Problem description
Nothing in the records may be left out; restate them word for word.

(Dataset entries)
▽

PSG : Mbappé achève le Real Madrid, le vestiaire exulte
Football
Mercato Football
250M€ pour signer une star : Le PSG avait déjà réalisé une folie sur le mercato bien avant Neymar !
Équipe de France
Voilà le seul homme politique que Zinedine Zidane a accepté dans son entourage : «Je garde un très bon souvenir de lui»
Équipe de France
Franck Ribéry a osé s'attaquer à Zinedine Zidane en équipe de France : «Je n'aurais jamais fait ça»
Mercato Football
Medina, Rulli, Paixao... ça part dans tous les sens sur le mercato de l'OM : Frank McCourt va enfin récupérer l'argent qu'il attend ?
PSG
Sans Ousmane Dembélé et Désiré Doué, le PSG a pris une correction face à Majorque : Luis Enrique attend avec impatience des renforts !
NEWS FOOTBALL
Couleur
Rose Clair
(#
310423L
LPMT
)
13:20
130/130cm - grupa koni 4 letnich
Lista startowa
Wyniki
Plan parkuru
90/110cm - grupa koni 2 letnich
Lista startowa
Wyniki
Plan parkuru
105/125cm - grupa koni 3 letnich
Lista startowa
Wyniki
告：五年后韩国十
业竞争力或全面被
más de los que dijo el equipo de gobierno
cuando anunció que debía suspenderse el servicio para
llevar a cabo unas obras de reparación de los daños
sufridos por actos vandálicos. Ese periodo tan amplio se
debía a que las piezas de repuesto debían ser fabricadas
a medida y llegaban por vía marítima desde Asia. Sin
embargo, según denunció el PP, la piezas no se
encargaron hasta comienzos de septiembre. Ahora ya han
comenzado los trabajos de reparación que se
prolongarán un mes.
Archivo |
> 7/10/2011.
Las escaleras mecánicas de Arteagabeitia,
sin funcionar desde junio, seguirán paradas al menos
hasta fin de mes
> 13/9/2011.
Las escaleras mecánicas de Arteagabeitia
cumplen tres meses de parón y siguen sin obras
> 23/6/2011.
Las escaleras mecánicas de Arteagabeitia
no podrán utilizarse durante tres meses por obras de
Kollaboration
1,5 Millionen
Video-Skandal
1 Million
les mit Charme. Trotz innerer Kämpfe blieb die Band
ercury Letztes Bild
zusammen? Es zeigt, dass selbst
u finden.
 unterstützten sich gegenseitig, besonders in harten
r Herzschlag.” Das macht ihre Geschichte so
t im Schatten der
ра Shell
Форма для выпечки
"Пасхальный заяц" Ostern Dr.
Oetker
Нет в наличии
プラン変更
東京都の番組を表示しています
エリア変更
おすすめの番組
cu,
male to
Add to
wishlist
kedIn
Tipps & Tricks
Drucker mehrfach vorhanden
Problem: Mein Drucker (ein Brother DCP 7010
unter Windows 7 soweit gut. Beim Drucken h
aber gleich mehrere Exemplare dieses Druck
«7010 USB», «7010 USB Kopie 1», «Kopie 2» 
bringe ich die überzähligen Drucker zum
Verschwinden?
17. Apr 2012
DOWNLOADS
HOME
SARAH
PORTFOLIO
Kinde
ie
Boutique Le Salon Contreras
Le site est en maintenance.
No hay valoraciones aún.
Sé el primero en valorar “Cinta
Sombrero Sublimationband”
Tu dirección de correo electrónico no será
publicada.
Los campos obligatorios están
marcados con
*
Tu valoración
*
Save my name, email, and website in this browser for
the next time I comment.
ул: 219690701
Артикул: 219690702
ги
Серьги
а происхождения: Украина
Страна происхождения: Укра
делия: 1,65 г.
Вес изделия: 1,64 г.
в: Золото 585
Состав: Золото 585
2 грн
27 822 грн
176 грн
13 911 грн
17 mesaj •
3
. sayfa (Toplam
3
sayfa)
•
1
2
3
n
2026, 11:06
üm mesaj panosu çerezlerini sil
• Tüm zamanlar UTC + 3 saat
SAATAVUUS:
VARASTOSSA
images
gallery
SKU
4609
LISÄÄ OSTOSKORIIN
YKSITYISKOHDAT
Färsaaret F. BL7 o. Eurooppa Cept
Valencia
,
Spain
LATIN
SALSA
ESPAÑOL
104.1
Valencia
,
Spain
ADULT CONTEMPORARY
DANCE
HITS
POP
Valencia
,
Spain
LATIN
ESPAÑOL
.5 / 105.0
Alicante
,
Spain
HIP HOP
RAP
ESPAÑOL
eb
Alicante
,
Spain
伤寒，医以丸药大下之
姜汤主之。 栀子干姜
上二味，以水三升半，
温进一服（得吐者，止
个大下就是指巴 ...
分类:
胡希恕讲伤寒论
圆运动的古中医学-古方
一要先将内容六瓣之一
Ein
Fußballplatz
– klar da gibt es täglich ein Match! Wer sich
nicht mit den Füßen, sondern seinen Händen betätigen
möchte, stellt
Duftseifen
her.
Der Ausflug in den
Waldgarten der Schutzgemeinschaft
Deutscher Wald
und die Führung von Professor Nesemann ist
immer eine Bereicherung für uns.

△

Result of the exercise
PSG : Mbappé achève le Real Madrid, le vestiaire exulte
Football
Mercato Football
250M€ pour signer une star : Le PSG avait déjà réalisé une folie sur le mercato bien avant Neymar !
Équipe de France
Voilà le seul homme politique que Zinedine Zidane a accepté dans son entourage : «Je garde un très bon souvenir de lui»
Équipe de France
Franck Ribéry a osé s'attaquer à Zinedine Zidane en équipe de France : «Je n'aurais jamais fait ça»
Mercato Football
Medina, Rulli, Paixao... ça part dans tous les sens sur le mercato de l'OM : Frank McCourt va enfin récupérer l'argent qu'il attend ?
PSG
Sans Ousmane Dembélé et Désiré Doué, le PSG a pris une correction face à Majorque : Luis Enrique attend avec impatience des renforts !
NEWS FOOTBALL
Couleur
Rose Clair
(#
310423L
LPMT
)
13:20
130/130cm - grupa koni 4 letnich
Lista startowa
Wyniki
Plan parkuru
90/110cm - grupa koni 2 letnich
Lista startowa
Wyniki
Plan parkuru
105/125cm - grupa koni 3 letnich
Lista startowa
Wyniki
告：五年后韩国十
业竞争力或全面被
más de los que dijo el equipo de gobierno
cuando anunció que debía suspenderse el servicio para
llevar a cabo unas obras de reparación de los daños
sufridos por actos vandálicos. Ese periodo tan amplio se
debía a que las piezas de repuesto debían ser fabricadas
a medida y llegaban por vía marítima desde Asia. Sin
embargo, según denunció el PP, la piezas no se
encargaron hasta comienzos de septiembre. Ahora ya han
comenzado los trabajos de reparación que se
prolongarán un mes.
Archivo |
> 7/10/2011.
Las escaleras mecánicas de Arteagabeitia,
sin funcionar desde junio, seguirán paradas al menos
hasta fin de mes
> 13/9/2011.
Las escaleras mecánicas de Arteagabeitia
cumplen tres meses de parón y siguen sin obras
> 23/6/2011.
Las escaleras mecánicas de Arteagabeitia
no podrán utilizarse durante tres meses por obras de
Kollaboration
1,5 Millionen
Video-Skandal
1 Million
les mit Charme. Trotz innerer Kämpfe blieb die Band
ercury Letztes Bild
zusammen? Es zeigt, dass selbst
u finden.
 unterstützten sich gegenseitig, besonders in harten
r Herzschlag.” Das macht ihre Geschichte so
t im Schatten der
ра Shell
Форма для выпечки
"Пасхальный заяц" Ostern Dr.
Oetker
Нет в наличии
プラン変更
東京都の番組を表示しています
エリア変更
おすすめの番組
cu,
male to
Add to
wishlist
kedIn
Tipps & Tricks
Drucker mehrfach vorhanden
Problem: Mein Drucker (ein Brother DCP 7010
unter Windows 7 soweit gut. Beim Drucken h
aber gleich mehrere Exemplare dieses Druck
«7010 USB», «7010 USB Kopie 1», «Kopie 2» 
bringe ich die überzähligen Drucker zum
Verschwinden?
17. Apr 2012
DOWNLOADS
HOME
SARAH
PORTFOLIO
Kinde
ie
Boutique Le Salon Contreras
Le site est en maintenance.
No hay valoraciones aún.
Sé el primero en valorar “Cinta
Sombrero Sublimationband”
Tu dirección de correo electrónico no será
publicada.
Los campos obligatorios están
marcados con
*
Tu valoración
*
Save my name, email, and website in this browser for
the next time I comment.
ул: 219690701
Артикул: 219690702
ги
Серьги
а происхождения: Украина
Страна происхождения: Укра
делия: 1,65 г.
Вес изделия: 1,64 г.
в: Золото 585
Состав: Золото 585
2 грн
27 822 грн
176 грн
13 911 грн
17 mesaj •
3
. sayfa (Toplam
3
sayfa)
•
1
2
3
n
2026, 11:06
üm mesaj panosu çerezlerini sil
• Tüm zamanlar UTC + 3 saat
SAATAVUUS:
VARASTOSSA
images
gallery
SKU
4609
LISÄÄ OSTOSKORIIN
YKSITYISKOHDAT
Färsaaret F. BL7 o. Eurooppa Cept
Valencia
,
Spain
LATIN
SALSA
ESPAÑOL
104.1
Valencia
,
Spain
ADULT CONTEMPORARY
DANCE
HITS
POP
Valencia
,
Spain
LATIN
ESPAÑOL
.5 / 105.0
Alicante
,
Spain
HIP HOP
RAP
ESPAÑOL
eb
Alicante
,
Spain
伤寒，医以丸药大下之
姜汤主之。 栀子干姜
上二味，以水三升半，
温进一服（得吐者，止
个大下就是指巴 ...
分类:
胡希恕讲伤寒论
圆运动的古中医学-古方
一要先将内容六瓣之一
Ein
Fußballplatz
– klar da gibt es täglich ein Match! Wer sich
nicht mit den Füßen, sondern seinen Händen betätigen
möchte, stellt
Duftseifen
her.
Der Ausflug in den
Waldgarten der Schutzgemeinschaft
Deutscher Wald
und die Führung von Professor Nesemann ist
immer eine Bereicherung für uns.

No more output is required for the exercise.